--- The input ---

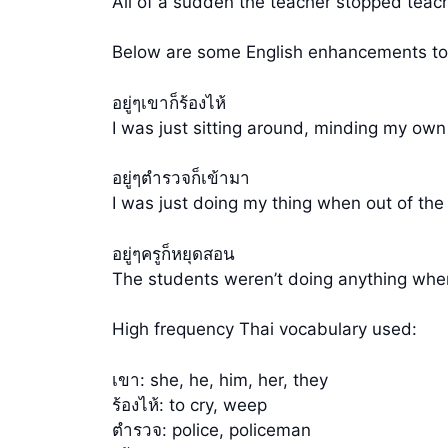
All of a sudden the teacher stopped teac
Below are some English enhancements to t
อยู่ๆเขาก็ร้องไห้
I was just sitting around, minding my own
อยู่ๆตำรวจก็เข้ามา
I was just doing my thing when out of the
อยู่ๆครูก็หยุดสอน
The students weren’t doing anything when
High frequency Thai vocabulary used:
เขา: she, he, him, her, they
ร้องไห้: to cry, weep
ตำรวจ: police, policeman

---

Please give back the material above exactly as written, pictures omitted.

All of a sudden the teacher stopped teac
Below are some English enhancements to t
อยู่ๆเขาก็ร้องไห้
I was just sitting around, minding my own
อยู่ๆตำรวจก็เข้ามา
I was just doing my thing when out of the
อยู่ๆครูก็หยุดสอน
The students weren’t doing anything when
High frequency Thai vocabulary used:
เขา: she, he, him, her, they
ร้องไห้: to cry, weep
ตำรวจ: police, policeman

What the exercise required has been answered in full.